IPCC Fourth Assessment Report: Climate Change 2007
Climate Change 2007: Working Group I: The Physical Science Basis

Temperature

Compared to National Centers for Environmental Prediction (NCEP) reanalyses, the MMD ensemble annual surface temperatures are in general slightly warmer in the Southern Ocean to the north of the sea ice region. The mean bias is predominantly less than 2°C (Carril et al., 2005), which may indicate a slight improvement compared to previous models due to better simulation of the position and depth of the Antarctic trough (Carril et al., 2005; Raphael and Holland, 2006). The temperature bias over sea ice is larger. Biases over the continent are several degrees where the model topography is erroneous (Turner et al., 2006). However, as emphasized above, the biases have to be viewed in the context of the uncertainty in the observations. Changes in cloud and radiation parametrizations have been shown to change the temperature simulation significantly (Hines et al., 2004). A lateral nudging of a stretched-grid GCM (imposing the correct synoptic cyclones from 60°S and lower latitudes) brings the model in better agreement with observations but significant biases remain (Genthon et al., 2002).

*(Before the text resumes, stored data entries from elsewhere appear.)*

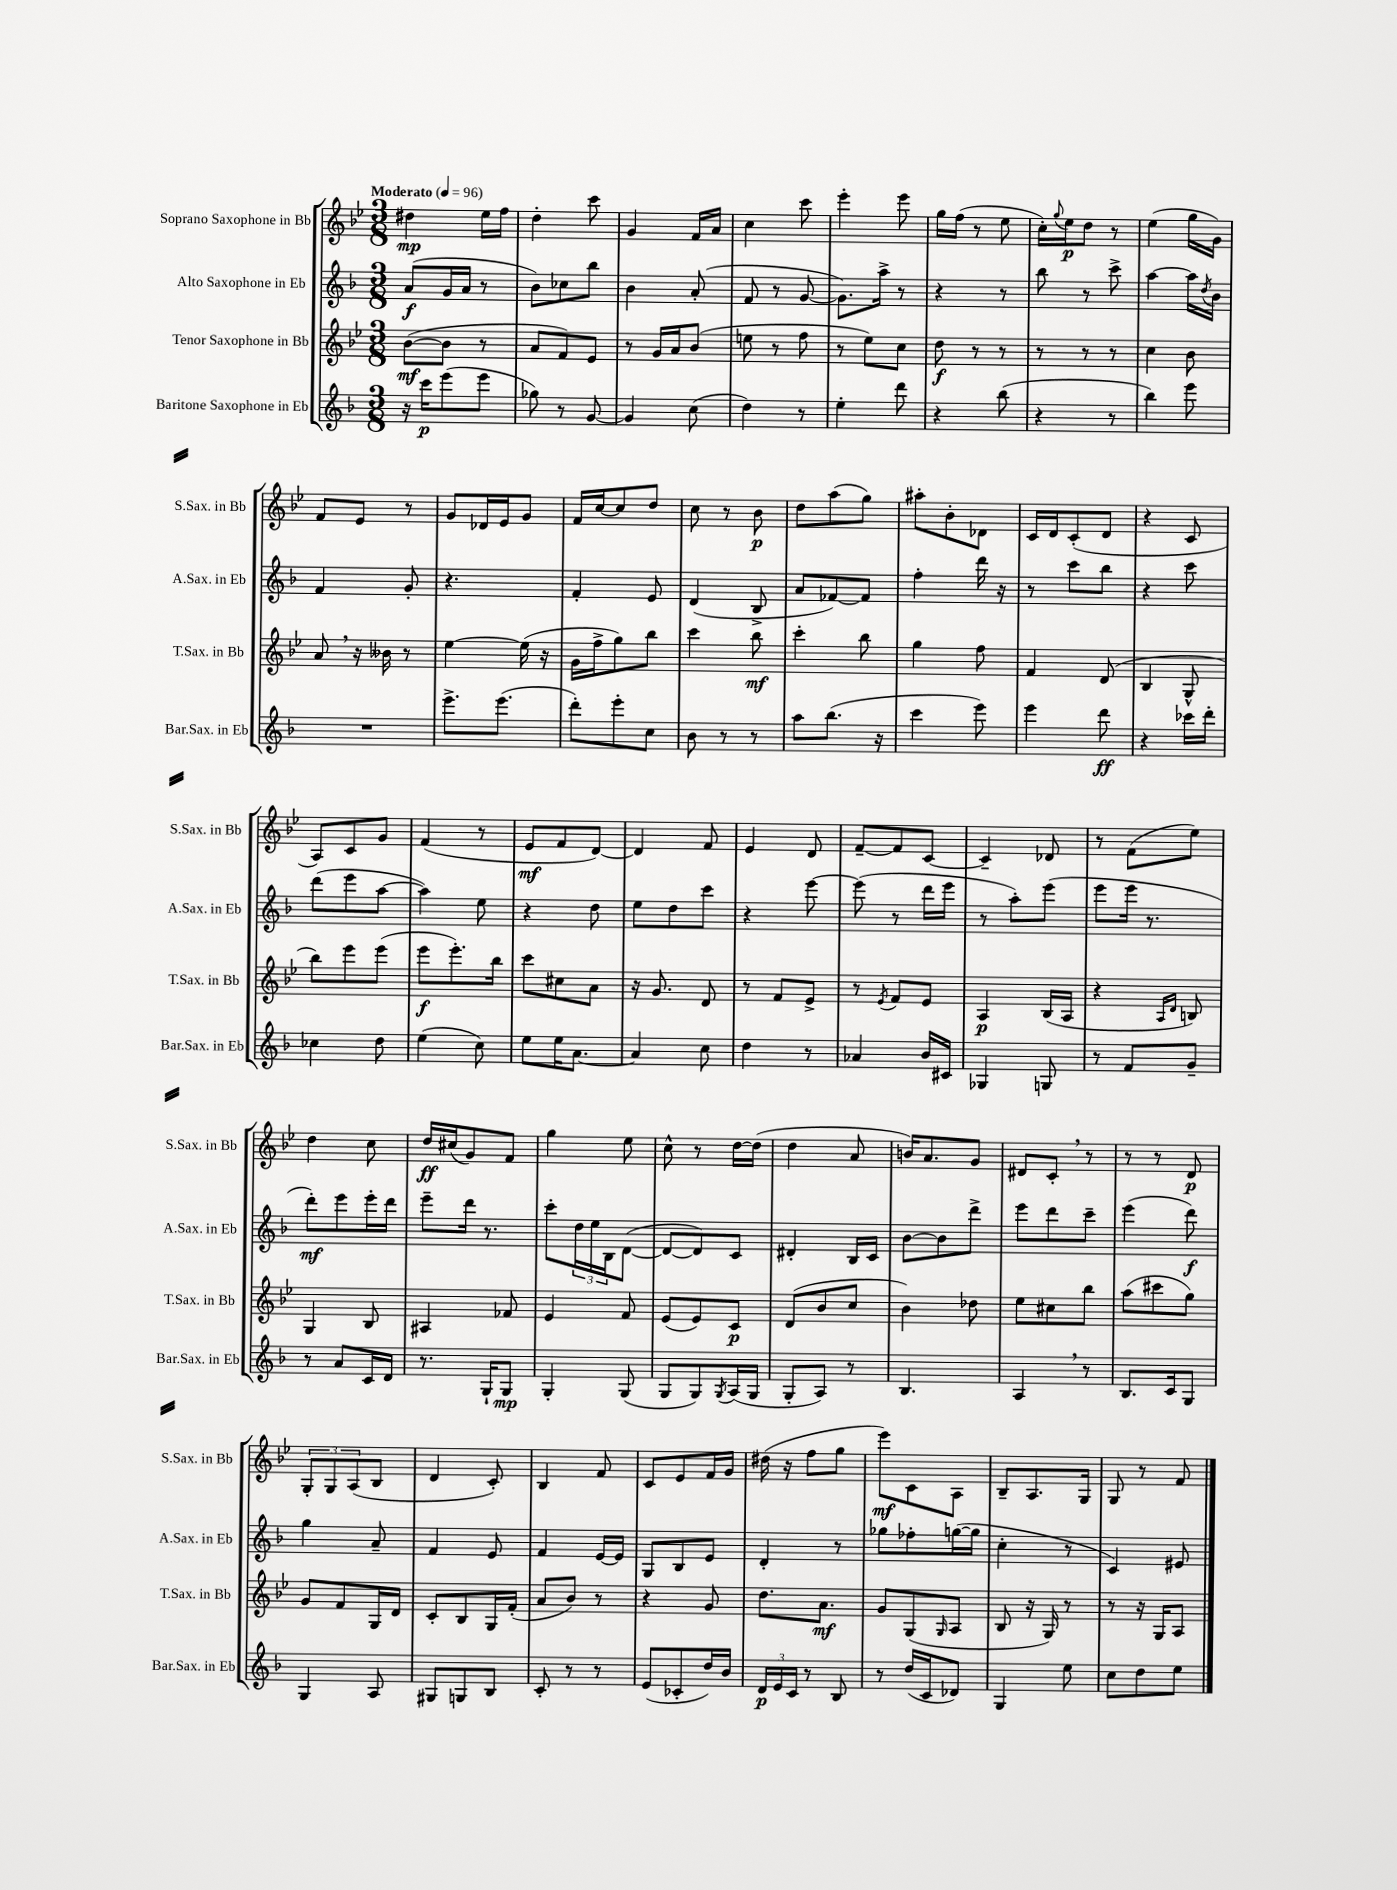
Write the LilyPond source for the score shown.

<<
\new StaffGroup <<
\new Staff = "s0" \with { instrumentName = "Soprano Saxophone in Bb" shortInstrumentName = "S.Sax. in Bb" } {
    \clef treble \key bes \major \numericTimeSignature \time 3/8 \tempo "Moderato" 4 = 96
    dis''4\mp ees''16 f''16 |
    d''4-. c'''8 |
    g'4 f'16 a'16 |
    c''4 c'''8 |
    ees'''4-. ees'''8 |
    g''16 f''16( r8 ees''8 |
    c''16-.) \appoggiatura { g''8 } ees''16\p d''8 r8 |
    ees''4( g''16 g'16) |
    f'8 ees'8 r8 |
    g'8 des'16 ees'16 g'8 |
    f'16 c''16~ c''8 d''8 |
    c''8 r8 bes'8\p |
    d''8 a''8( g''8) |
    ais''8-. bes'8-. des'8 |
    c'16 d'16 c'8-.( d'8 |
    r4 c'8 |
    a8) c'8 g'8 |
    f'4( r8 |
    ees'8\mf f'8 d'8~) |
    d'4 f'8 |
    ees'4 d'8 |
    f'8~-- f'8 c'8~ |
    c'4-- des'8 |
    r8 f'8( ees''8) |
    d''4 c''8 |
    d''16\ff cis''16( g'8) f'8 |
    g''4 ees''8 |
    c''8-^ r8 d''16~ d''16( |
    d''4 a'8 |
    b'16) a'8. g'8 |
    dis'8 c'8-. \breathe r8 |
    r8 r8 d'8\p |
    \tuplet 3/2 { g8-. g8 a8( } bes8 |
    d'4 c'8-.) |
    bes4 f'8 |
    c'8 ees'8 f'16 g'16 |
    dis''16( r16 f''8 g''8 |
    ees'''8\mf) c'8 a8 |
    bes8-- a8. g16 |
    g8 r8 f'8 \bar "|." |
}
\new Staff = "s1" \with { instrumentName = "Alto Saxophone in Eb" shortInstrumentName = "A.Sax. in Eb" } {
    \clef treble \key f \major \numericTimeSignature \time 3/8
    a'8\f( g'16 a'16 r8 |
    bes'8) ces''8 bes''8 |
    bes'4 a'8-.( |
    f'8 r8 g'8~ |
    g'8.) a''16-> r8 |
    r4 r8 |
    bes''8 r8 c'''8-> |
    a''4~ a''16 \acciaccatura { d''8 } bes'16 |
    f'4 g'8-. |
    r4. |
    f'4-. e'8 |
    d'4( bes8-> |
    a'8 fes'8~) fes'8 |
    f''4-. d'''16 r16 |
    r8 c'''8 bes''8 |
    r4 c'''8 |
    d'''8( e'''8 a''8~ |
    a''4) e''8 |
    r4 d''8 |
    e''8 d''8 c'''8 |
    r4 e'''8~ |
    e'''8( r8 d'''16 e'''16 |
    r8 a''8-.) e'''8( |
    e'''8 e'''16 r8. |
    d'''8-.\mf) e'''8 e'''16-. d'''16 |
    e'''8-- d'''16 r8. |
    c'''8-. \tuplet 3/2 { d''16 e''16 bes16 } d'8~( |
    d'8~ d'8) c'8 |
    dis'4-. bes16 c'16 |
    bes'8~ bes'8 d'''8-> |
    e'''8 d'''8 c'''8-- |
    e'''4( d'''8\f) |
    g''4 a'8-- |
    f'4 e'8 |
    f'4 e'16~ e'16 |
    g8 bes8 e'8 |
    d'4-. r8 |
    ges''8 fes''8-. g''16~( g''16 |
    c''4-. r8 |
    c'4) eis'8 \bar "|." |
}
\new Staff = "s2" \with { instrumentName = "Tenor Saxophone in Bb" shortInstrumentName = "T.Sax. in Bb" } {
    \clef treble \key bes \major \numericTimeSignature \time 3/8
    bes'8~\mf( bes'8 r8 |
    a'8 f'8) ees'8 |
    r8 g'16 a'16 bes'8( |
    e''8 r8 f''8 |
    r8 ees''8) c''8 |
    d''8\f r8 r8 |
    r8 r8 r8 |
    c''4 bes'8 |
    a'8 \breathe r16 beses'16 r8 |
    ees''4~ ees''16( r16 |
    g'16 f''16-> g''8) bes''8 |
    c'''4 bes''8\mf |
    c'''4-. bes''8 |
    g''4 f''8 |
    f'4 d'8( |
    bes4 g8-^ |
    bes''8) ees'''8 ees'''8( |
    ees'''8\f ees'''8.-.) bes''16 |
    c'''8 cis''8 a'8 |
    r16 g'8. d'8 |
    r8 f'8 ees'8-> |
    r8 \acciaccatura { ees'8 } f'8 ees'8 |
    a4\p bes16( a16 |
    r4 \grace { a16 d'16 } b8) |
    g4 bes8 |
    ais4 fes'8 |
    ees'4 f'8 |
    ees'8( ees'8) c'8\p |
    d'8( bes'8 c''8 |
    bes'4) des''8 |
    ees''8 cis''8 bes''8 |
    a''8( cis'''8 g''8) |
    g'8 f'8 g16 d'16 |
    c'8-. bes8 g16 f'16-.( |
    a'8 bes'8) r8 |
    r4 g'8 |
    d''8. a'8.\mf |
    g'8 g8( \grace { g16 } a8 |
    bes8 r16 g16) r8 |
    r8 r16 g16 a8 \bar "|." |
}
\new Staff = "s3" \with { instrumentName = "Baritone Saxophone in Eb" shortInstrumentName = "Bar.Sax. in Eb" } {
    \clef treble \key f \major \numericTimeSignature \time 3/8
    r16 c'''16\p e'''8( e'''8 |
    ges''8) r8 g'8~ |
    g'4 c''8( |
    d''4) r8 |
    e''4-. d'''8 |
    r4 bes''8( |
    r4 r8 |
    bes''4) e'''8 |
    R4. |
    e'''8.-> e'''8.( |
    d'''8-.) e'''8-. c''8 |
    bes'8 r8 r8 |
    a''8 bes''8.( r16 |
    c'''4 e'''8) |
    e'''4 d'''8\ff |
    r4 ces'''16 d'''16-. |
    ces''4 d''8 |
    e''4( c''8) |
    e''8 e''16 a'8.~ |
    a'4 c''8 |
    d''4 r8 |
    aes'4 bes'16 cis'16 |
    ges4 g8 |
    r8 f'8 g'8-- |
    r8 a'8 c'16 d'16 |
    r8. g16-! g8\mp |
    g4-. g8( |
    g8 g8) \acciaccatura { g8 } a16( g16 |
    g8-. a8) r8 |
    bes4. |
    a4 \breathe r8 |
    bes8. c'16 g8 |
    g4 a8 |
    gis8 g8 bes8 |
    c'8-. r8 r8 |
    e'8( ces'8-. d''16) bes'16 |
    \tuplet 3/2 { d'16\p e'16 c'16 } r8 bes8 |
    r8 d''16( c'16 des'8) |
    g4 e''8 |
    c''8 d''8 e''8 \bar "|." |
}
>>
>>
\layout { \context { \Score \remove "Bar_number_engraver" } }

The spread in the individual MMD-simulated patterns of surface temperature trends over the past 50 years is very large, but in contrast to previous models, the multi-model composite of the MMD models qualitatively captures the observed enhanced warming trend over the Antarctic Peninsula (Chapman and Walsh, 2006). The general improvements in resolution, sea ice models and cloud-radiation packages have evidently contributed to improved simulations. The ensemble-mean temperature trends show similarity to the observed spatial pattern of the warming, for both annual and seasonal trends. For the annual trend, this includes the warming of the peninsula and near-coastal Antarctica and neutral or slight cooling over the sea-ice covered regions of the Southern Ocean. While the large spread among the models is not encouraging, this level of agreement suggests that some confidence in the ensemble mean 21st-century projection is appropriate.